Strategies for Imbalanced Data

 

Addressing issues of data imbalanced has many strategies. Another keyword: long-tailed distribution.

  1. (Easiest) Oversamping and downsampling
    • Cons of oversampling: overfitting
    • Cons of downsampling: wasting data
  2. (Binary classification) Adjustment of prediction threshold
    If the ratio is 3:7, the classification probability threshold should be adjusted to 0.3 from 0.5.
  3. (Common) Loss weight adjustment
    The loss weight should be inversely proportional to the data ratio. If the ratio is 3:7 in binary classification, the weight should be 7:3.
  4. (For non-severe imbalance) Ensemble and K-fold split
    If the ratio is 1:9 in binary classification, samples in the major class are split into 9 subsets.
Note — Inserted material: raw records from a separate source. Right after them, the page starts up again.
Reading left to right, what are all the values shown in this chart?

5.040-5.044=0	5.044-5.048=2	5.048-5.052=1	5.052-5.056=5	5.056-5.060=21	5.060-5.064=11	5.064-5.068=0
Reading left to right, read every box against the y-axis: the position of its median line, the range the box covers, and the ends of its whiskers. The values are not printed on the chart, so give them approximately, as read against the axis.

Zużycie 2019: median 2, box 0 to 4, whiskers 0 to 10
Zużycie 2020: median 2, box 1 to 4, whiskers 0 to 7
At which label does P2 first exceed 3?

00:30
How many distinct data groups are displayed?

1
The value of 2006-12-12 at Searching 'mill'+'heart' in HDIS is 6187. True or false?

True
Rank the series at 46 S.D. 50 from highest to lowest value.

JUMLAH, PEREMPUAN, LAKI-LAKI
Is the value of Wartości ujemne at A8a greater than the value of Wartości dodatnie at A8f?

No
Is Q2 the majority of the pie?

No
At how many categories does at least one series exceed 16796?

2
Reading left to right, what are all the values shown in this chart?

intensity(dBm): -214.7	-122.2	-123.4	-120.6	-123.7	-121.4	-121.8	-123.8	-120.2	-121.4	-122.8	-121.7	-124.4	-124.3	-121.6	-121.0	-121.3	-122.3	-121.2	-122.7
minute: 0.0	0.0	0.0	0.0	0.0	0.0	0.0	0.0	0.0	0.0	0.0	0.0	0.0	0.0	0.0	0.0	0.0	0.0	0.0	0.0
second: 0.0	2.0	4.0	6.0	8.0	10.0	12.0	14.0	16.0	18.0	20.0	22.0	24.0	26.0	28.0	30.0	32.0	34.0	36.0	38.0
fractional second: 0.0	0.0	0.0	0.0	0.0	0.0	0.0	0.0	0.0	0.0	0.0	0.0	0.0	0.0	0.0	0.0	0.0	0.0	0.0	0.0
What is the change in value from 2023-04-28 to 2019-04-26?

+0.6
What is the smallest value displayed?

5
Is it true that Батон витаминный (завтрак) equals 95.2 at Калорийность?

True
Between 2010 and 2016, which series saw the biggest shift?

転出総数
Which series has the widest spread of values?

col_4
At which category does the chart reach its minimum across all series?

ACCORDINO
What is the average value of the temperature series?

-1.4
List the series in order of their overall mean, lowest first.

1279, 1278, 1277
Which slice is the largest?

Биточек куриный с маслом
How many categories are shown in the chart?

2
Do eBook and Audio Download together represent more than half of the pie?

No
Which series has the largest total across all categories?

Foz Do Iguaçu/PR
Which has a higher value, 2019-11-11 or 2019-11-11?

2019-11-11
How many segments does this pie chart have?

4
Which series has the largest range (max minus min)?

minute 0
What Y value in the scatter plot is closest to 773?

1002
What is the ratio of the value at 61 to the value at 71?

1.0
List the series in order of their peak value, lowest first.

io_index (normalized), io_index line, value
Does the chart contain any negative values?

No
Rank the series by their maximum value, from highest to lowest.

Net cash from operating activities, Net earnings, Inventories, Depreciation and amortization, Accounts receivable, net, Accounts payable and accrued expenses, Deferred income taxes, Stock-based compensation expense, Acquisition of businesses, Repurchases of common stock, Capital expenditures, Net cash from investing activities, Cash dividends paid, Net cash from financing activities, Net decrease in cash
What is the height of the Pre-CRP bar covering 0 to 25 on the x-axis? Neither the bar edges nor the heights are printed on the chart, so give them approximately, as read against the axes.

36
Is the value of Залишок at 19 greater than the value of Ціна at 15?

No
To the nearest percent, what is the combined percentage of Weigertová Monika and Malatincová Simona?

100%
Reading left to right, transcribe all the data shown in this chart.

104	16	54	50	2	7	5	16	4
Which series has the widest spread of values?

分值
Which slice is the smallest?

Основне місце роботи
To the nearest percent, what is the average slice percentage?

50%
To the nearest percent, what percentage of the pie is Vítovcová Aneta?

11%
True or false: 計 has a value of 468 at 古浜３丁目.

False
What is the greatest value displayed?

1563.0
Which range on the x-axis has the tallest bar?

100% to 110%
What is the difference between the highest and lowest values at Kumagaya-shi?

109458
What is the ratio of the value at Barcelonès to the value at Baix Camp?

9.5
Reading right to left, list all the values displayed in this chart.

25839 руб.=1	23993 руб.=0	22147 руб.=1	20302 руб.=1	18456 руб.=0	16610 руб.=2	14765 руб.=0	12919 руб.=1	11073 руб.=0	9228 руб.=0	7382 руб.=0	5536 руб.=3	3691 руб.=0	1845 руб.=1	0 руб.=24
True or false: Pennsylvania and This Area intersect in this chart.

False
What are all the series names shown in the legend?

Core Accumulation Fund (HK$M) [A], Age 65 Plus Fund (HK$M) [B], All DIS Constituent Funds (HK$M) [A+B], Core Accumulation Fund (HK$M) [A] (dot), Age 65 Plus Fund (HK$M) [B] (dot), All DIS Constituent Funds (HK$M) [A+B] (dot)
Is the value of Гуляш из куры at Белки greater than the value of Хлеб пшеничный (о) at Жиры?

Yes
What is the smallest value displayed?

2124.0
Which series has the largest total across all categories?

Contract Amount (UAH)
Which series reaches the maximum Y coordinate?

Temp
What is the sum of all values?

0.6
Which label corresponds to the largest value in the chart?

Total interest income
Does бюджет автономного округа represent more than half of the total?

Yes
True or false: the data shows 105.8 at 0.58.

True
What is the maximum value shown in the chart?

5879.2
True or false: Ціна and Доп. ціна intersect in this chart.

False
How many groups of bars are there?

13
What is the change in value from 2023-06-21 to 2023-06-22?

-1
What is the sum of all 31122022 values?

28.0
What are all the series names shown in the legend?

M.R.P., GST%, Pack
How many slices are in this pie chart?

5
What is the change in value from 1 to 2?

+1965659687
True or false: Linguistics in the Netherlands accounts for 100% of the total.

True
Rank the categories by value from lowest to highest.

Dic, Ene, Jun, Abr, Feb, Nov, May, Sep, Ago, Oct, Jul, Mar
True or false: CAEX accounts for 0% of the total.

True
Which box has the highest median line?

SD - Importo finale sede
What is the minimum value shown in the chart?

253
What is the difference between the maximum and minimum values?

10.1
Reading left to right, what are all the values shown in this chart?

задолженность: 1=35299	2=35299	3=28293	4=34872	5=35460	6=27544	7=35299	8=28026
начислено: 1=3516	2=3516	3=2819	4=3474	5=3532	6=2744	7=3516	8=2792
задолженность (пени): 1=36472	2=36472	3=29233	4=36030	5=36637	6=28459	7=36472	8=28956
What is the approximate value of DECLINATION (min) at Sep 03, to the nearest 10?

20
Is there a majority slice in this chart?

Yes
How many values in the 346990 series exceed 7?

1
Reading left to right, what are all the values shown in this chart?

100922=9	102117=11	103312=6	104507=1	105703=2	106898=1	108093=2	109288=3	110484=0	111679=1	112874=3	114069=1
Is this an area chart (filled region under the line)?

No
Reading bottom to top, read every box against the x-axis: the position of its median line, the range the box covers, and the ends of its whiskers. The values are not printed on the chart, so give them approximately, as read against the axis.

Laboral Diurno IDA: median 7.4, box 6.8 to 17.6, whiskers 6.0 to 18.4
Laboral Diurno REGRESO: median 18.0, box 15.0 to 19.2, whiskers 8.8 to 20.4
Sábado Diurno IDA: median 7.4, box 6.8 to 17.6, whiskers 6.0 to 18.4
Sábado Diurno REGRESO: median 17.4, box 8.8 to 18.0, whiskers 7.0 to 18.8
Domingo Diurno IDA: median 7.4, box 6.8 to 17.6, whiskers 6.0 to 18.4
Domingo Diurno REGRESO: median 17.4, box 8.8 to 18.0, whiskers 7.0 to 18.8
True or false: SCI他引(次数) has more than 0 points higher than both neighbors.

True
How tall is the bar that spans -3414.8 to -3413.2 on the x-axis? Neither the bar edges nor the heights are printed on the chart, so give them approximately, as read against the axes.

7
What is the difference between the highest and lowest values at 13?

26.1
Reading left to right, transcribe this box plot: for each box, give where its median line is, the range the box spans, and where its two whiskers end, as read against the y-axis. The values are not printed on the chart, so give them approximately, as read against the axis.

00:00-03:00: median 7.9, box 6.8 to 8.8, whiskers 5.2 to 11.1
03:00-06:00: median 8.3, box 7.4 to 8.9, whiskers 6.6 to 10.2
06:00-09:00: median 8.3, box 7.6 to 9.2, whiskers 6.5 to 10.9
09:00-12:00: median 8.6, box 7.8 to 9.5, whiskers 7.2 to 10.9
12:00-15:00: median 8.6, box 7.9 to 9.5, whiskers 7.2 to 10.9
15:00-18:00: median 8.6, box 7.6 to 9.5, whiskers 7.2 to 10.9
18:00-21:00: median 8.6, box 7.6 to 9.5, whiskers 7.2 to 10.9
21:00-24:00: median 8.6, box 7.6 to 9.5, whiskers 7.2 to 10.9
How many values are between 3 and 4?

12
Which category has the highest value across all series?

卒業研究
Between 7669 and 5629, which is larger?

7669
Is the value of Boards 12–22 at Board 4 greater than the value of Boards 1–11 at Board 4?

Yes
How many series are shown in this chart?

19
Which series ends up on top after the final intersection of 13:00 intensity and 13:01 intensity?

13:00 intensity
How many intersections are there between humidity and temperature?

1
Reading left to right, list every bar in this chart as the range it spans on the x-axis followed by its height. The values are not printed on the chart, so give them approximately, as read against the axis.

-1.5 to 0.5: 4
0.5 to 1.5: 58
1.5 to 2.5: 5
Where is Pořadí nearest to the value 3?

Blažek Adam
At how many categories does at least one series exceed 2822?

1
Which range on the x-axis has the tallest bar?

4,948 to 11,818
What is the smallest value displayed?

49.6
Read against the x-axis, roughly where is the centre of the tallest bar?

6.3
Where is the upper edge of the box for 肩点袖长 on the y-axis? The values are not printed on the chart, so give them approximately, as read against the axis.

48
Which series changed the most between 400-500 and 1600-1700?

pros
The minor class remains the same. Eventually, each subset will have balanced data ratio of 1:1. Each subset will be assigned a classifier. The final output is provided by the ensemble of the all 9 sub-classifiers.
  5. (Hard/easy samples imbalance) OHEM (Online Hard Examples Mining) or focal loss
  6. Decoupling
    Train a CNN+FC normal classifier with imbalanced data. Fix the classifier and add an additional FC layer after it. Train the whole DNN with balanced data.